As a school-based mentor my sphere of operation is sharply defined and confined to school premises. It requires one to two hours commitment from me each week during school hours, something that I felt able to fulfill — I had no desire to start something I couldn't finish.
Big Brothers are what are most needed and in very short supply. Selection of school-based mentors is not quite as probing as it is for participants in the core programme, but it is an uncomfortably personal interrogation — minus the bright lights and rubber truncheons. During the selection process I knew that I would be asked why I wanted to be a mentor.
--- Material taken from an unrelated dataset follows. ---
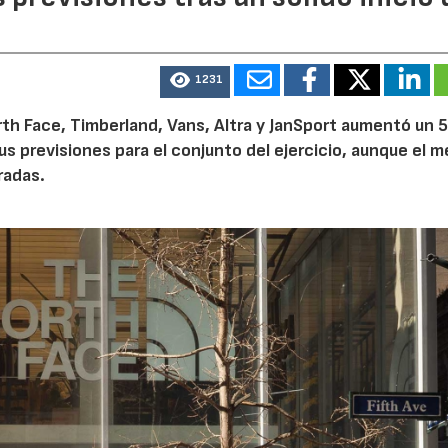
1231
th Face, Timberland, Vans, Altra y JanSport aumentó un 
sus previsiones para el conjunto del ejercicio, aunque el 
radas.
My answer was and is that in my view children are the future of our society and that the only way to make a difference to the future is one child at a time. I was asked what I hoped to achieve with the child. To this question I had no answer because I had no idea what children are like these days and even less knowledge of American youth and American schools. My only objective was to be prepared to adapt myself to the prevailing circumstances, though I have since thought that I might be having too much fun and be getting more from the experience than I give.
Since I started as a school-based mentor I have thought much about what it is to be a child. I have tried to review my own childhood and I have thought a lot about my own father and his rôle in life. My father lived until he was eighty years of age. He wasn't perfect, but he was a good man with a strong sense of his duty towards his family. He was my mentor, and a man to whom I could go when I needed help or advice. Although my father is gone he continues to live on in me, but I have no children to whom I can pass on what he gave me. Had I children I would not have the time to devote to the Big Brothers & Sisters organization. By being a mentor I can honour my father by offering to another child what he offered me, even though that child is not of my flesh and blood. In honouring my father I am returning something to society as a whole and contributing to the future in a small but significant way.
In conclusion, being a Big Brother is not difficult. It is about being there, about being a good companion. My father was always there; he was a good companion.